Security forces “must dismantle the outpost, evacuate the settlers who went to Evyatar, and deal with Jewish terrorism with a heavy hand when it rears its head,” the organization added, in reference to the riots and arson committed by settlers in the Palestinian village of Turmus Ayya on Wednesday.
The impromptu yeshiva in the illegal Evyatar outpost today, with dozens of boys studying after activists repopulated the site following the Eli terror attack on Tuesday… pic.twitter.com/uCrLEmzAJ3
— Jeremy Sharon (@jeremysharon) June 22, 2023
The Evyatar settler activists include families with young children, as well as youth from settlements across the West Bank and from inside Israel, many of whom have now finished school for the summer.
On Wednesday night Rabbi Shmuel Eliyahu, the chief rabbi of Safed, made his way to Evyatar to give a lecture to dozens of young men and boys at an ad hoc yeshiva set up in the outpost.
Prayer services, a puppet show for children, and other lectures for men and women have been arranged for Thursday evening.
The Civil Administration has yet to be given orders to evacuate the settler activists from the outpost.
Evyatar was originally established illegally and without authorization in 2013 after a terror attack at nearby Tapuah Junction, in which Evyatar Borovsky was killed.
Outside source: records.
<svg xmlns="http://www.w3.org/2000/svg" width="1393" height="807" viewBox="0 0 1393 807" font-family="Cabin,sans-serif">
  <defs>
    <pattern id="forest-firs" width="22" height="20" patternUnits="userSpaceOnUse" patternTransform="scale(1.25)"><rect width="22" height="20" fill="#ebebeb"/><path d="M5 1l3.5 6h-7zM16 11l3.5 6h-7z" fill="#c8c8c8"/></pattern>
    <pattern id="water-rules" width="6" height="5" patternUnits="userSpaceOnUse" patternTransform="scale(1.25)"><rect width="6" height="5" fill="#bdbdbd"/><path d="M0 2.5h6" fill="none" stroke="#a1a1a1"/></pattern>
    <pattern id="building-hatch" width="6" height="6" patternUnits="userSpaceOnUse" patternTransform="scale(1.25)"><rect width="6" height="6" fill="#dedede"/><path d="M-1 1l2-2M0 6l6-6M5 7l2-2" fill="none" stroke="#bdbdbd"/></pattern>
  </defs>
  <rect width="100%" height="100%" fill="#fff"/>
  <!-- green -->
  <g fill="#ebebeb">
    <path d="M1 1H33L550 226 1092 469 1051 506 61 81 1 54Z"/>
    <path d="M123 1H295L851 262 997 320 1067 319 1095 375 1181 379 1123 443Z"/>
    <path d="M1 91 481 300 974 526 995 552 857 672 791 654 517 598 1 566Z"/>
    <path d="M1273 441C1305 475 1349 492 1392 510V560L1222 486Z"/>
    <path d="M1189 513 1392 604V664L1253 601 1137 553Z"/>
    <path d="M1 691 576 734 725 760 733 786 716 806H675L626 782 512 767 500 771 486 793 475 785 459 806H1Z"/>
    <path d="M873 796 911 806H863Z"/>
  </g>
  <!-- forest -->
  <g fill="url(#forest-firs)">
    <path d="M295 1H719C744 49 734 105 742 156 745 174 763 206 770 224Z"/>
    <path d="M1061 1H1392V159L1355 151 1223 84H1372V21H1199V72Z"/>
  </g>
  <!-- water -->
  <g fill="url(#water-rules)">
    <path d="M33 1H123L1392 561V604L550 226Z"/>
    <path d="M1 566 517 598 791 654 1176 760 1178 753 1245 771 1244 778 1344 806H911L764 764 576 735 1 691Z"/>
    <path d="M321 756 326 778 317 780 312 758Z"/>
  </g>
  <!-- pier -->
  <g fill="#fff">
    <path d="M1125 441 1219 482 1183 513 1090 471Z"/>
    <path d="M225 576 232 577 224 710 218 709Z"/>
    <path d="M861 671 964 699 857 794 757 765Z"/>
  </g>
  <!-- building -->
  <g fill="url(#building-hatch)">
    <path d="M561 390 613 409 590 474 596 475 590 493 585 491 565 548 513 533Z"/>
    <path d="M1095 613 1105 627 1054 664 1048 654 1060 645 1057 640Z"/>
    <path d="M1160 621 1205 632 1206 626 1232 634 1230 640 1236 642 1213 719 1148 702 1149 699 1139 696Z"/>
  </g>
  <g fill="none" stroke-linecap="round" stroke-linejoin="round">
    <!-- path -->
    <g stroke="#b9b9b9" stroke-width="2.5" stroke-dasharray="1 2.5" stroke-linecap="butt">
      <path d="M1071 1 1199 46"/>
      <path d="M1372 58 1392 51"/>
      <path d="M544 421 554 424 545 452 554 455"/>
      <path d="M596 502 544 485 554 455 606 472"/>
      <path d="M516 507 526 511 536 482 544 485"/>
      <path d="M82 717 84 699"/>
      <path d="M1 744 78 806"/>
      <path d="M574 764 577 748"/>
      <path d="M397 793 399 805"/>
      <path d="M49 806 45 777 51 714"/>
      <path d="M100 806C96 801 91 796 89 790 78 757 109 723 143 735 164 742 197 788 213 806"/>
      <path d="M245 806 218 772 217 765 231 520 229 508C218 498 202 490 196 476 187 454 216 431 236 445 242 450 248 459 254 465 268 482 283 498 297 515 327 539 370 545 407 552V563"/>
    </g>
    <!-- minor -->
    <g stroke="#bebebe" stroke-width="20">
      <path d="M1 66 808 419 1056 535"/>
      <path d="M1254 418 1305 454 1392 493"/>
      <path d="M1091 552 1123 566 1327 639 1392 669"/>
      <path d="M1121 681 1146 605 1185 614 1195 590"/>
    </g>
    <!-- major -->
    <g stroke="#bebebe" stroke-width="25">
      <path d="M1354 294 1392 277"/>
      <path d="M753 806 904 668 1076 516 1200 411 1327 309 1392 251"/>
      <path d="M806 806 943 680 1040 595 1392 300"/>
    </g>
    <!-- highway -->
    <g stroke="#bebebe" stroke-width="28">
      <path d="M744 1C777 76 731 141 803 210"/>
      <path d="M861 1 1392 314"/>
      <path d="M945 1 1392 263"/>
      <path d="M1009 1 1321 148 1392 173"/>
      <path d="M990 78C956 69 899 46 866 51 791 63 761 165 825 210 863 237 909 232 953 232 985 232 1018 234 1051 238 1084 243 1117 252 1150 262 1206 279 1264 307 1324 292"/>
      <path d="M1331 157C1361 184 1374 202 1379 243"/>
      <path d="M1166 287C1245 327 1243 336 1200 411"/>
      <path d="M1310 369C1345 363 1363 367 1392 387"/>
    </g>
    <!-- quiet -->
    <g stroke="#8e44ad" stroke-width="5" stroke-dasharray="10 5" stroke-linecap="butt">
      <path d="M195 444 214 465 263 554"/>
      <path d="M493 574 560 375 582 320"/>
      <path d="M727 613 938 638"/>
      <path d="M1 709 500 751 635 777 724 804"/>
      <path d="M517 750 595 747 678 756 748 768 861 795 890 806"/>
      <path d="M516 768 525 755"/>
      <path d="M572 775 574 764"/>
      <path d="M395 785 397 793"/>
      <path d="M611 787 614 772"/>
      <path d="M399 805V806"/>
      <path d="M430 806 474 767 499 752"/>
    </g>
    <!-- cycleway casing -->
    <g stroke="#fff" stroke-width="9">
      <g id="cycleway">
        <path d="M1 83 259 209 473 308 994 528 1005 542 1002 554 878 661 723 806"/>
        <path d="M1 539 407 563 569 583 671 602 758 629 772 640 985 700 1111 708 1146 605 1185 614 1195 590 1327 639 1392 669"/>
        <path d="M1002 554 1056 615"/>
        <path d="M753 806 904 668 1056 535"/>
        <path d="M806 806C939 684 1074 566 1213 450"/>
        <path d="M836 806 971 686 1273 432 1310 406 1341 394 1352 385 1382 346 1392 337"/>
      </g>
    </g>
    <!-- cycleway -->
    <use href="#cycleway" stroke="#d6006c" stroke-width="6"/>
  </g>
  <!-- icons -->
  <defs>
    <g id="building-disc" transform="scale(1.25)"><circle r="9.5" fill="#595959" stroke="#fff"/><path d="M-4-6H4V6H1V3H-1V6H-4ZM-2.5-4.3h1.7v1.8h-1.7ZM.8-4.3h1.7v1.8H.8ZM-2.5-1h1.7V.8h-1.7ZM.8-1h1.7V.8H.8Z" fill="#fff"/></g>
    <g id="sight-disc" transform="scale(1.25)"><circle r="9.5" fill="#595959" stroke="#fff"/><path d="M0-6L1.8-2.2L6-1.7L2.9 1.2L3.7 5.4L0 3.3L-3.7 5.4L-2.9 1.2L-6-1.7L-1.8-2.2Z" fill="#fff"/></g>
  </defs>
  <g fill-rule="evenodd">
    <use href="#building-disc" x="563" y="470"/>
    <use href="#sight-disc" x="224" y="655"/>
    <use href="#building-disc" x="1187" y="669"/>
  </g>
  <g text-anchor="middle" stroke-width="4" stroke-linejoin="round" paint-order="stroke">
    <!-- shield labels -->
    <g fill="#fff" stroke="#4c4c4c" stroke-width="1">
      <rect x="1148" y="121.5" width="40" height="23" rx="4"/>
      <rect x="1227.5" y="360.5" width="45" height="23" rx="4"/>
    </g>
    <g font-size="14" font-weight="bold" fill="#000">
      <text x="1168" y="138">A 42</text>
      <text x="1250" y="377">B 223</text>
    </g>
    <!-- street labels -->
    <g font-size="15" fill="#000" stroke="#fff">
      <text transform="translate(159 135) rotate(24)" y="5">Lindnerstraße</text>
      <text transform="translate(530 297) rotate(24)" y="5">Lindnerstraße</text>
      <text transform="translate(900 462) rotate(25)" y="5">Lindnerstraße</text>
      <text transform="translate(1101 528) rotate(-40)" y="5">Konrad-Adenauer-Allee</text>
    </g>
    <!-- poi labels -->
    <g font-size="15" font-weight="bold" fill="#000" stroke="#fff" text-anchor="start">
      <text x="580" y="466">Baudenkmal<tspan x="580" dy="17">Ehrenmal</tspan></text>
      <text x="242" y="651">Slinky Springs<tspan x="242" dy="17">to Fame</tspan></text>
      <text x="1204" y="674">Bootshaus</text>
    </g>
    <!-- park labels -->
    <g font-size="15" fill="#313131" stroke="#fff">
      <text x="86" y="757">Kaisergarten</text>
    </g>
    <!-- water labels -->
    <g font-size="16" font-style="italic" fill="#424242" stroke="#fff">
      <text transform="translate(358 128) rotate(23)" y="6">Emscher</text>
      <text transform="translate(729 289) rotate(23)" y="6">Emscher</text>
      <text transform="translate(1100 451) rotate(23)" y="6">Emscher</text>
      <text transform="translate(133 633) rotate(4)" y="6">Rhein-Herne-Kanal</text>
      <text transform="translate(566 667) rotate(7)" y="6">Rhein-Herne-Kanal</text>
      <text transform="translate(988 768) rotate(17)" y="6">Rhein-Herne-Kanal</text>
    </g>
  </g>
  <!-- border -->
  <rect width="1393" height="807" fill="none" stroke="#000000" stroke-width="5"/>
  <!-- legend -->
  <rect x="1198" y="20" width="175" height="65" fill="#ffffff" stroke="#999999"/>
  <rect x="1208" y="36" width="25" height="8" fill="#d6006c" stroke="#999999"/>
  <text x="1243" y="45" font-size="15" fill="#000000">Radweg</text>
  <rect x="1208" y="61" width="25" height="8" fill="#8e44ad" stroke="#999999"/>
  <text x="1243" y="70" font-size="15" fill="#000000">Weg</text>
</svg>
The outpost was subsequently demolished, but in 2021 the Nachala organization arranged for several families and activists to return to the site.
The previous government of Benjamin Netanyahu promised to find a solution for the Evyatar residents, in return for which they voluntarily left the outpost without the structures at the site being demolished.
The new Netanyahu government, which took office in December, pledged in its coalition agreements with Smotrich’s Religious Zionism party to legalize Evyatar, which is likely built on land belonging to residents of nearby Palestinian villages, though that question has not been fully settled.
Neither the Defense Ministry, the IDF, nor the offices of Gallant and Smotrich immediately responded to requests for comment as to whether the Evyatar activists will be removed.